Thursday 28 May 2009

ruby oracle oci8 UTF8 corruption

I have a small script oci1.rb:
require 'oci8' 
conn = OCI8.new("test","test","test_db")
File.open("out.txt","wb") do |out|
tabs = conn.exec('SELECT * from test_utf8') do |r|
out.write(r.join(','))
out.write("\n")
end
end
conn.logoff

that runs perfectly on windows producing from my test_db:
polish,łóśżć 
russsian,фывафыва
german,äöü

when I run exactly the same on my linux box:
polish,loszc 
russsian,????????
german,aou

I tested then a small script that reads and writes UTF8 on linux to be sure my linux terminal can display UTF8
(read_write_utf8.rb):
File.open("utf8_out.txt","wb") do |out| 
File.open("utf8.txt","r").each do |line|
out.write(line)
end
end

and that works good!
chris@emeadb:~/work/ruby/oci$ ruby read_write_utf8.rb 
chris@emeadb:~/work/ruby/oci$ cat utf8.txt
polish,łóśżć
russsian,фывафыва
german,äöü
chris@emeadb:~/work/ruby/oci$ cat utf8_out.txt
polish,łóśżć
russsian,фывафыва
german,äöü


Finally the issue was with my NLS_LANG variable that was not set in the Linux box on the account I used for running the script.
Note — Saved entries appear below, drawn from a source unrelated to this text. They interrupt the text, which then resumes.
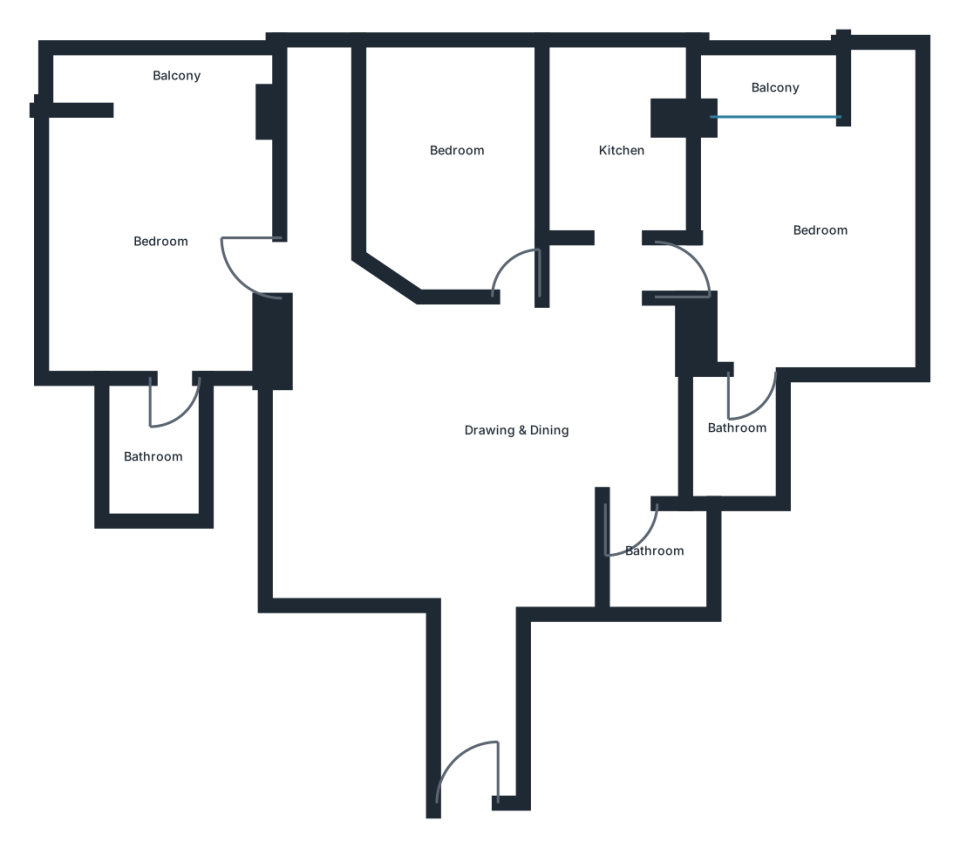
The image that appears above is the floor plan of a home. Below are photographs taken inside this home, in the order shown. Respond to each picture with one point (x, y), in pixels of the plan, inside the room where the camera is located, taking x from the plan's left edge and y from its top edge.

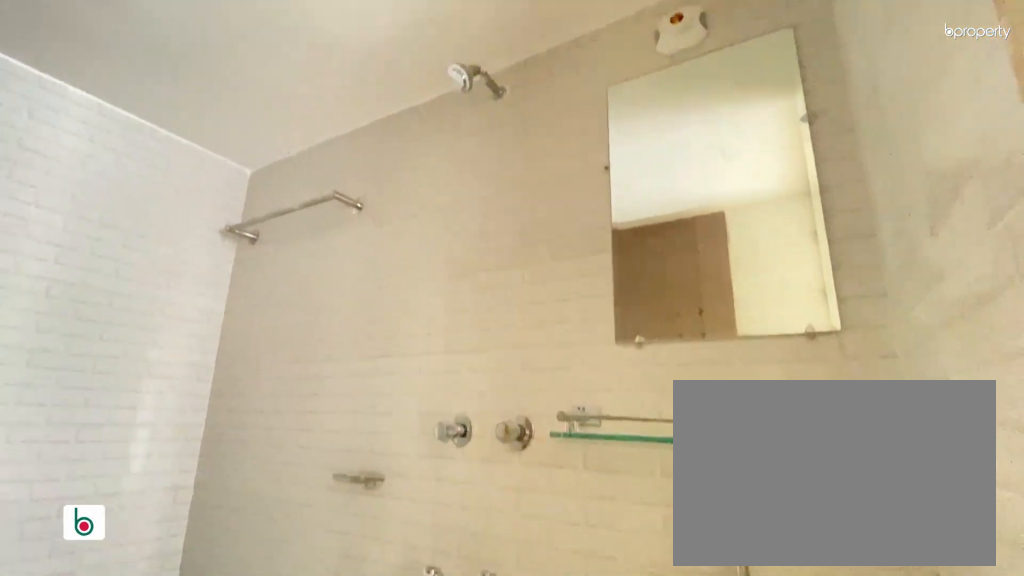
(150, 452)
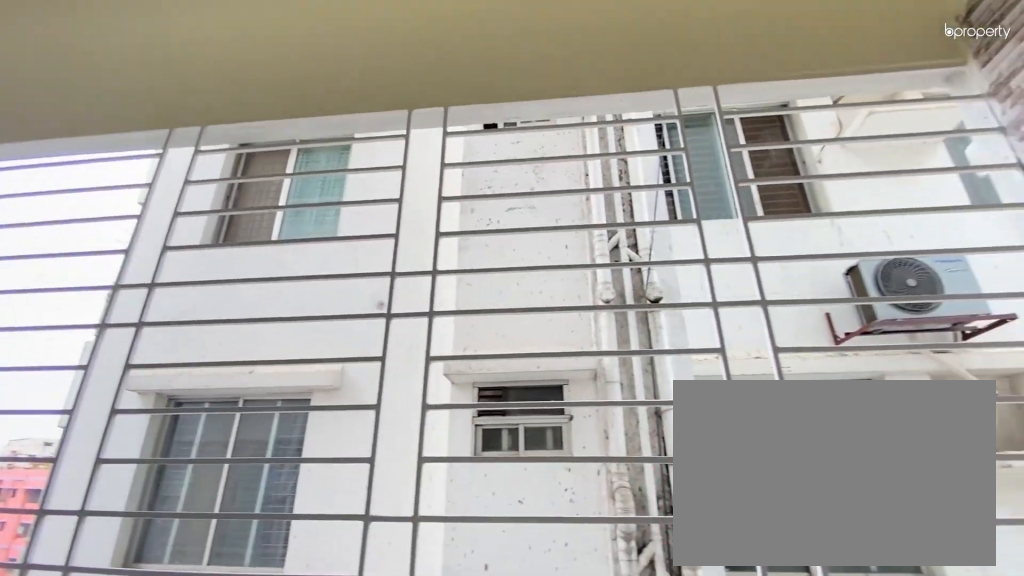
(183, 72)
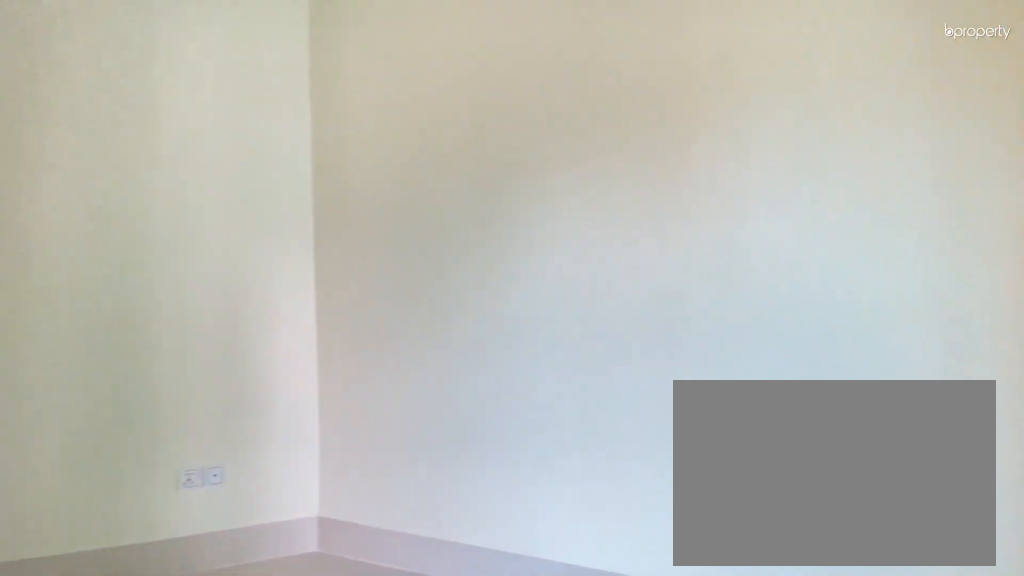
(455, 163)
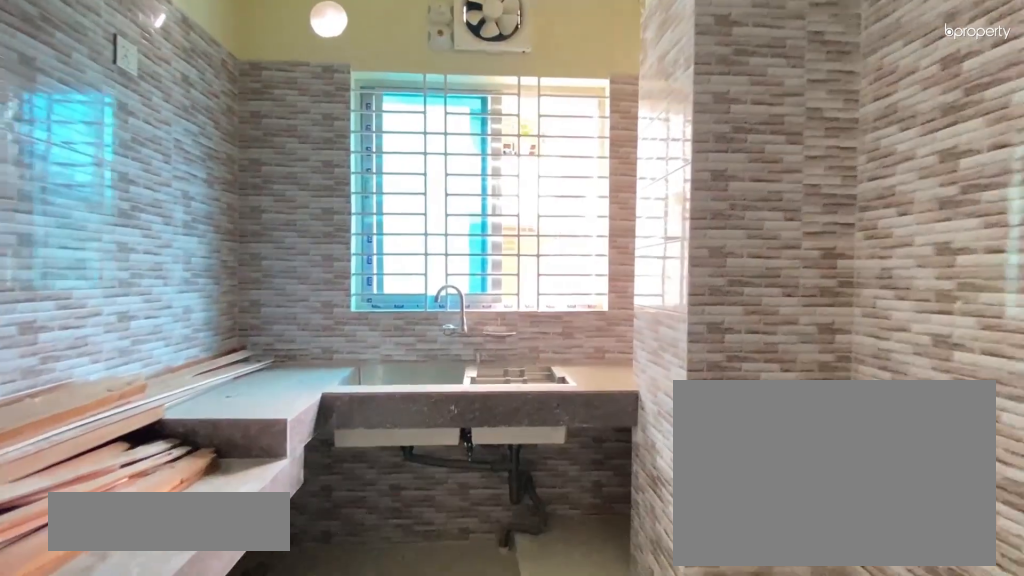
(613, 133)
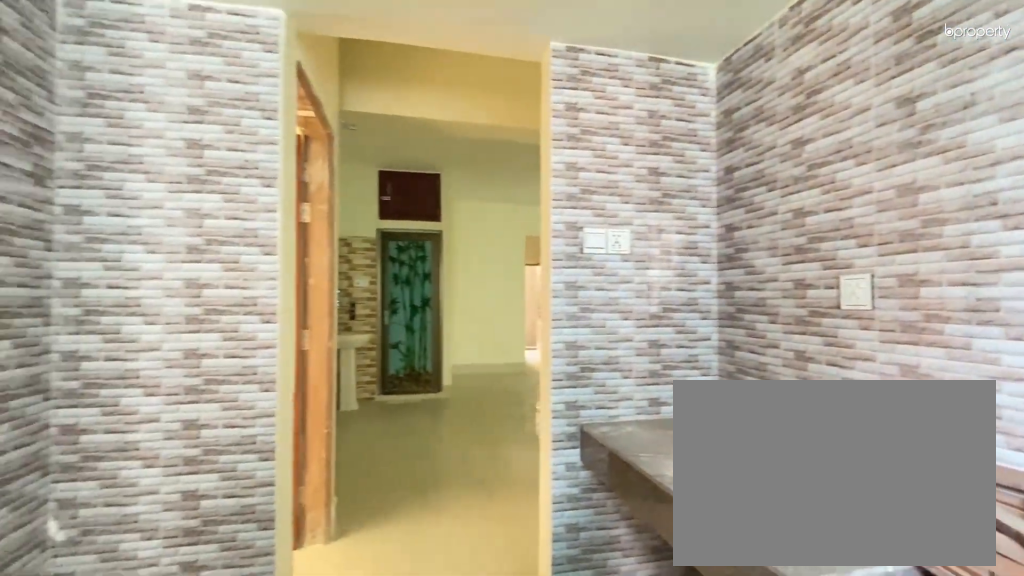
(624, 137)
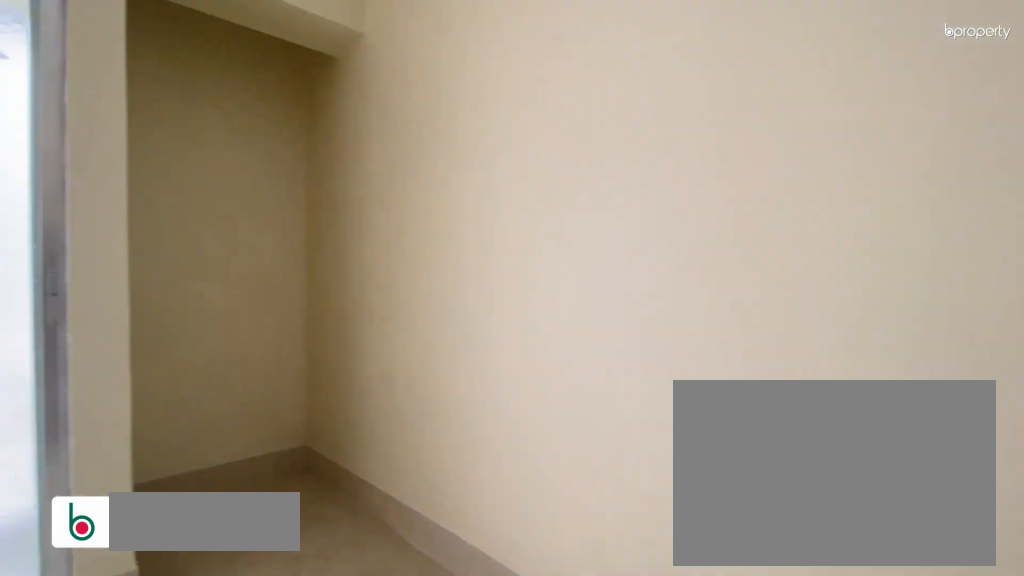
(813, 221)
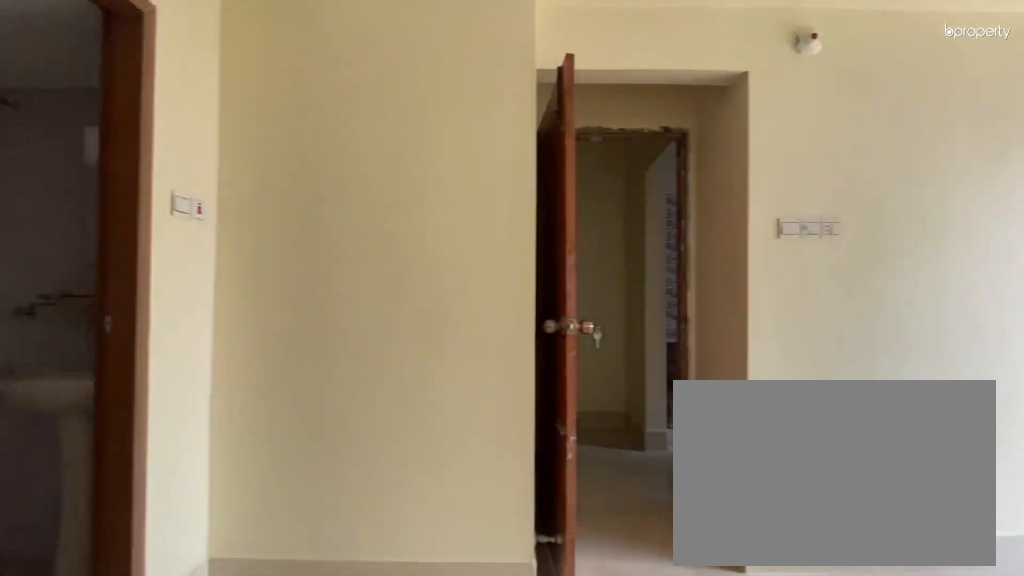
(813, 221)
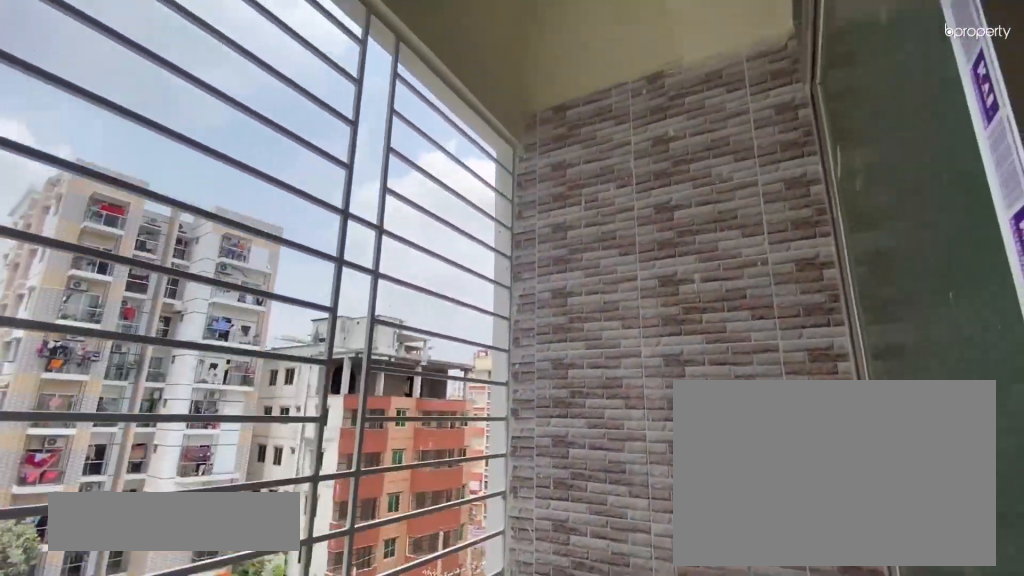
(770, 70)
I tried first to set it up in the ruby script itself:
ENV['NLS_LANG']='AMERICAN_AMERICA.UTF8'

that did not work.

the solution was to set it in the shell.
export NLS_LANG=AMERICAN_AMERICA.UTF8


you can set it in your .bashrc (depending on the shell you use) to make it default for the account.